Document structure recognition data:
>>>>

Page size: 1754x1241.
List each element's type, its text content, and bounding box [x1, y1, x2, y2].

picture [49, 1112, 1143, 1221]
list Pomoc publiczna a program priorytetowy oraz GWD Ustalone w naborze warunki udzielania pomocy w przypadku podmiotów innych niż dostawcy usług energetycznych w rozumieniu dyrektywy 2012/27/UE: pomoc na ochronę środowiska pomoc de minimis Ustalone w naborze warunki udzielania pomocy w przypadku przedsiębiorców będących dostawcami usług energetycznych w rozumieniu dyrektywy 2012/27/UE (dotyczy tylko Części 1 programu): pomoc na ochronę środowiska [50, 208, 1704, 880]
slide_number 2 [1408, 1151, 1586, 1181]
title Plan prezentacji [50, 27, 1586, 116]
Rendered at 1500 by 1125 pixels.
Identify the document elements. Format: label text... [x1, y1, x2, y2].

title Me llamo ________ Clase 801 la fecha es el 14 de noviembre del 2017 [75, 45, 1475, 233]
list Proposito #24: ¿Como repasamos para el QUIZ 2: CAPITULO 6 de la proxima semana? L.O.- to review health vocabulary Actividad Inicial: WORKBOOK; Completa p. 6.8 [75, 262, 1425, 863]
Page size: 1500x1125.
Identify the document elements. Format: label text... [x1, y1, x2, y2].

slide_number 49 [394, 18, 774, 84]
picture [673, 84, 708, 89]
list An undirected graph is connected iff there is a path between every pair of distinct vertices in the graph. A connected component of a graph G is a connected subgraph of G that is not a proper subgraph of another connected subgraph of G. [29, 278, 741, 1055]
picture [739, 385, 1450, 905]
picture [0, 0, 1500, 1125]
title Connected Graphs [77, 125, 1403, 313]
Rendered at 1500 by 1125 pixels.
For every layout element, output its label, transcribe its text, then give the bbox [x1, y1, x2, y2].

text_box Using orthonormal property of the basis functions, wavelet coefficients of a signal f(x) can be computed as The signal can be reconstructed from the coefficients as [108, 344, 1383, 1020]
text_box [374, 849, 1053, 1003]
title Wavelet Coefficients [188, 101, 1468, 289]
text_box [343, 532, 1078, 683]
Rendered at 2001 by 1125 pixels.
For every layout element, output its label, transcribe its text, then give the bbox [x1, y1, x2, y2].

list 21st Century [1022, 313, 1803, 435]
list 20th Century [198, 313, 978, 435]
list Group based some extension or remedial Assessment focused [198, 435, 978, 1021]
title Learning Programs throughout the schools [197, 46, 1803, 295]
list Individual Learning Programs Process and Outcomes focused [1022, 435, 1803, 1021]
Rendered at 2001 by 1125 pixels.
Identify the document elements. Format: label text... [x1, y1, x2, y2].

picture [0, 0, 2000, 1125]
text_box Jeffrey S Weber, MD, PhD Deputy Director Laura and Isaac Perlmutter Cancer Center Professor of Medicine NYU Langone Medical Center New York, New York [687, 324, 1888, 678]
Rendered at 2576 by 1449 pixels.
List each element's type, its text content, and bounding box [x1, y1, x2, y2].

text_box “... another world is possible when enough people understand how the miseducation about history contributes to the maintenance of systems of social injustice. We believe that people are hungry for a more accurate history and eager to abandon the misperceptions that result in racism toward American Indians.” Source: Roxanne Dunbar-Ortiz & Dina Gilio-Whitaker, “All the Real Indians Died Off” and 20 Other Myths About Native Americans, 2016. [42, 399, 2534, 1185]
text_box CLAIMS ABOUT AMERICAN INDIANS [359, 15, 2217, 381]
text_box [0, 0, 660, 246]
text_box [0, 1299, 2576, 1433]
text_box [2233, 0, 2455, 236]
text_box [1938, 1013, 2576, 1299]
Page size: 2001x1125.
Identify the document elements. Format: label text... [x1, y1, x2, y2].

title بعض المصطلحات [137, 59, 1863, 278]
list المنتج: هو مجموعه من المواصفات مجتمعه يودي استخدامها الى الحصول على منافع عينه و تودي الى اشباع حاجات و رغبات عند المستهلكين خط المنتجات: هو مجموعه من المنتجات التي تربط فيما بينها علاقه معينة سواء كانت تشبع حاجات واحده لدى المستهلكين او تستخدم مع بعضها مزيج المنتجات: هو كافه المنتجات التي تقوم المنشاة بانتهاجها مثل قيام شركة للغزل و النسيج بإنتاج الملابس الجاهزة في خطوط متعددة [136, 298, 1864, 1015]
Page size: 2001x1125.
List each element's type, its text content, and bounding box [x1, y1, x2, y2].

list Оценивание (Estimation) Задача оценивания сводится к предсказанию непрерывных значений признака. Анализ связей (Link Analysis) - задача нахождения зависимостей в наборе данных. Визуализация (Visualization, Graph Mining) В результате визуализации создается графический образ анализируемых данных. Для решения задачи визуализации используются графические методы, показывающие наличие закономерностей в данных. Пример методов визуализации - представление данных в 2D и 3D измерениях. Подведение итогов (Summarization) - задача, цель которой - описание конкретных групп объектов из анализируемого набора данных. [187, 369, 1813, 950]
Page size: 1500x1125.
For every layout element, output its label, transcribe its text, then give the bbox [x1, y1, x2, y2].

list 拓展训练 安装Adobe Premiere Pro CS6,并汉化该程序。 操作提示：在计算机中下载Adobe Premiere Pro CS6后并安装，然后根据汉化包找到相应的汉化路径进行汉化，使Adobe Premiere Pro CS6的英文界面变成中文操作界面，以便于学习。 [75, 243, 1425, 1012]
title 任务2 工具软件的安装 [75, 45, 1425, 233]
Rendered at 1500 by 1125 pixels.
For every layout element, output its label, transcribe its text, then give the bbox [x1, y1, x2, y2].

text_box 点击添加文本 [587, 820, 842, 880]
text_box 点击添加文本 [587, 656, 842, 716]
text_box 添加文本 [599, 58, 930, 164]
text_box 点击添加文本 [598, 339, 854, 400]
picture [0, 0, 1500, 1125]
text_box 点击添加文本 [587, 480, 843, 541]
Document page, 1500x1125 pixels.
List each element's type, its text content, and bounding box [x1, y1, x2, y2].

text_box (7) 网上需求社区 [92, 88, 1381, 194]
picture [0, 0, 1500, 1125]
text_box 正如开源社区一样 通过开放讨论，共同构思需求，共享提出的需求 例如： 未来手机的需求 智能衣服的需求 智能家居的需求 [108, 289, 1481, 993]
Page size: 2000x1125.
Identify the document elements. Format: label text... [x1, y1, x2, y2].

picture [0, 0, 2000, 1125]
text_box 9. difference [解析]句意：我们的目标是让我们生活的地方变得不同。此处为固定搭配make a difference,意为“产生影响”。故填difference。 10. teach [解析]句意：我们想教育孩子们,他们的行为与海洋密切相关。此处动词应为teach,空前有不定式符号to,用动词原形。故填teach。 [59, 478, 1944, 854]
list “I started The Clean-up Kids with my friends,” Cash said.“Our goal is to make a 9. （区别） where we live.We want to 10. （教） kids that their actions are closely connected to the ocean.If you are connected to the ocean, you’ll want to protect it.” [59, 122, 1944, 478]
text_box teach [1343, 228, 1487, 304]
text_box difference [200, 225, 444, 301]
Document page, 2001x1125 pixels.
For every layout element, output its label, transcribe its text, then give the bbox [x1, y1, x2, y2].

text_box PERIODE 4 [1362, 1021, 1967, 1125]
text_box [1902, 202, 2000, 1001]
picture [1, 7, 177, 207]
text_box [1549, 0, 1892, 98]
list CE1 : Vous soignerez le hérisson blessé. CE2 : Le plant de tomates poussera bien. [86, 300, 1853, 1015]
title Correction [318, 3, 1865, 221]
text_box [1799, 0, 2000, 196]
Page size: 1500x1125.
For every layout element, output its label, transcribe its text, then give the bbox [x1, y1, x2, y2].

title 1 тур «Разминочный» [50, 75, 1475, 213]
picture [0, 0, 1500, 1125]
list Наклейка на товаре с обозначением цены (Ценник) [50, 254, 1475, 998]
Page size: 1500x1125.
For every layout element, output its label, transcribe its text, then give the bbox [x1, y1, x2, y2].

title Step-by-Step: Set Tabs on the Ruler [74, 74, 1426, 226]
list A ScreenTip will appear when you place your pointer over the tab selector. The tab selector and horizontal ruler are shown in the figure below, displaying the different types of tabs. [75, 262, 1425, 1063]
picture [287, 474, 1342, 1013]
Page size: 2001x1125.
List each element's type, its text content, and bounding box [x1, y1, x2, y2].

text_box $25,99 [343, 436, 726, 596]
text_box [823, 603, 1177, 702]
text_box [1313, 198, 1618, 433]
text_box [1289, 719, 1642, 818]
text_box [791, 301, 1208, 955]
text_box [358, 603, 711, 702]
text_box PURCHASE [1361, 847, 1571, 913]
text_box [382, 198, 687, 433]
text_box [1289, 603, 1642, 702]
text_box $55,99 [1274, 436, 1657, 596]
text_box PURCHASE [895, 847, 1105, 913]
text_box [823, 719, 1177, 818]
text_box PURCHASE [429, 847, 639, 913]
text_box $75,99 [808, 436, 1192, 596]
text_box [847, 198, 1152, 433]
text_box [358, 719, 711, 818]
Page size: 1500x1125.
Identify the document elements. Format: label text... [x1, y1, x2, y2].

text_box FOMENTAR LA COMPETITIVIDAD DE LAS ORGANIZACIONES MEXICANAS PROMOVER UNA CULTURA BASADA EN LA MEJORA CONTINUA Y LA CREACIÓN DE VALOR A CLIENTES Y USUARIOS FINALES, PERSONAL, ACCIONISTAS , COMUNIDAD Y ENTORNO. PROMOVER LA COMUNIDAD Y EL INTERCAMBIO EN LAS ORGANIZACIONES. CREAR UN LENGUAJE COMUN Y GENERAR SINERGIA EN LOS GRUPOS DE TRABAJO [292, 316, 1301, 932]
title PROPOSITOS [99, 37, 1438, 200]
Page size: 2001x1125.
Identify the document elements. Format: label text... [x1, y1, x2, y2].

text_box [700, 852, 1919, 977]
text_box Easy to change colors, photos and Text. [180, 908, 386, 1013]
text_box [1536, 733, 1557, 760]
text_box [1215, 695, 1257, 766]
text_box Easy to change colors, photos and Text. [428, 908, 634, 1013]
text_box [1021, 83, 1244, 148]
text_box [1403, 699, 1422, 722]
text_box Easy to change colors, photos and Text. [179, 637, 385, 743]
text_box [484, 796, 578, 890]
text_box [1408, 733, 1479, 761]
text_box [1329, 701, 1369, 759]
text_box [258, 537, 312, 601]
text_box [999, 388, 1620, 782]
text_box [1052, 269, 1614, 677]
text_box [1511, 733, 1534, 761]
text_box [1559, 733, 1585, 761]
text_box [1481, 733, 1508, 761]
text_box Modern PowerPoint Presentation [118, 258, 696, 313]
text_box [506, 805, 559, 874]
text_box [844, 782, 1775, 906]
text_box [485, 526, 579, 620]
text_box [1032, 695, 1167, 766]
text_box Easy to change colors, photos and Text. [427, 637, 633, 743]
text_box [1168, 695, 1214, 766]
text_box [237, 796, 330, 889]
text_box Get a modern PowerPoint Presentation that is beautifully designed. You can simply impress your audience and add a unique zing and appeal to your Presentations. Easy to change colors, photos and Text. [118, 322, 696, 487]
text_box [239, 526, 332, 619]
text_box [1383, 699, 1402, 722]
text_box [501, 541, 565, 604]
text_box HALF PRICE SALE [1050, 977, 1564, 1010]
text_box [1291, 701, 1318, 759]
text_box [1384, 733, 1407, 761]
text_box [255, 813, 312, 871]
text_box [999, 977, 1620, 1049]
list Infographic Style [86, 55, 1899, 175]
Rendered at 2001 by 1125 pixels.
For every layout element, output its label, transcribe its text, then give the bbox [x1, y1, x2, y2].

<<<<

▶ _TRY IT_
Retype the portion of the data above that starts on the line with "Document page, 1500x1125 pixels." and finishes on the line with "Page size: 2000x1125.", including both of those lines.

▶ _ANSWER FOR THE TASK_
Document page, 1500x1125 pixels.
List each element's type, its text content, and bounding box [x1, y1, x2, y2].

text_box (7) 网上需求社区 [92, 88, 1381, 194]
picture [0, 0, 1500, 1125]
text_box 正如开源社区一样 通过开放讨论，共同构思需求，共享提出的需求 例如： 未来手机的需求 智能衣服的需求 智能家居的需求 [108, 289, 1481, 993]
Page size: 2000x1125.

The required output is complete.